Problem details> List each line of text from the entries below as a numbered list, skipping blank lines and leaving out the pictures.

#### Entries supplied

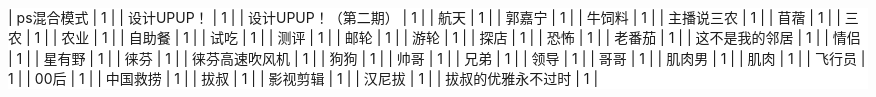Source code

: | ps混合模式 | 1 |
| 设计UPUP！ | 1 |
| 设计UPUP！（第二期） | 1 |
| 航天 | 1 |
| 郭嘉宁 | 1 |
| 牛饲料 | 1 |
| 主播说三农 | 1 |
| 苜蓿 | 1 |
| 三农 | 1 |
| 农业 | 1 |
| 自助餐 | 1 |
| 试吃 | 1 |
| 测评 | 1 |
| 邮轮 | 1 |
| 游轮 | 1 |
| 探店 | 1 |
| 恐怖 | 1 |
| 老番茄 | 1 |
| 这不是我的邻居 | 1 |
| 情侣 | 1 |
| 星有野 | 1 |
| 徕芬 | 1 |
| 徕芬高速吹风机 | 1 |
| 狗狗 | 1 |
| 帅哥 | 1 |
| 兄弟 | 1 |
| 领导 | 1 |
| 哥哥 | 1 |
| 肌肉男 | 1 |
| 肌肉 | 1 |
| 飞行员 | 1 |
| 00后 | 1 |
| 中国救捞 | 1 |
| 拔叔 | 1 |
| 影视剪辑 | 1 |
| 汉尼拔 | 1 |
| 拔叔的优雅永不过时 | 1 |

########

Response to the exercise>
1. Source code
2. : | ps混合模式 | 1 |
3. | 设计UPUP！ | 1 |
4. | 设计UPUP！（第二期） | 1 |
5. | 航天 | 1 |
6. | 郭嘉宁 | 1 |
7. | 牛饲料 | 1 |
8. | 主播说三农 | 1 |
9. | 苜蓿 | 1 |
10. | 三农 | 1 |
11. | 农业 | 1 |
12. | 自助餐 | 1 |
13. | 试吃 | 1 |
14. | 测评 | 1 |
15. | 邮轮 | 1 |
16. | 游轮 | 1 |
17. | 探店 | 1 |
18. | 恐怖 | 1 |
19. | 老番茄 | 1 |
20. | 这不是我的邻居 | 1 |
21. | 情侣 | 1 |
22. | 星有野 | 1 |
23. | 徕芬 | 1 |
24. | 徕芬高速吹风机 | 1 |
25. | 狗狗 | 1 |
26. | 帅哥 | 1 |
27. | 兄弟 | 1 |
28. | 领导 | 1 |
29. | 哥哥 | 1 |
30. | 肌肉男 | 1 |
31. | 肌肉 | 1 |
32. | 飞行员 | 1 |
33. | 00后 | 1 |
34. | 中国救捞 | 1 |
35. | 拔叔 | 1 |
36. | 影视剪辑 | 1 |
37. | 汉尼拔 | 1 |
38. | 拔叔的优雅永不过时 | 1 |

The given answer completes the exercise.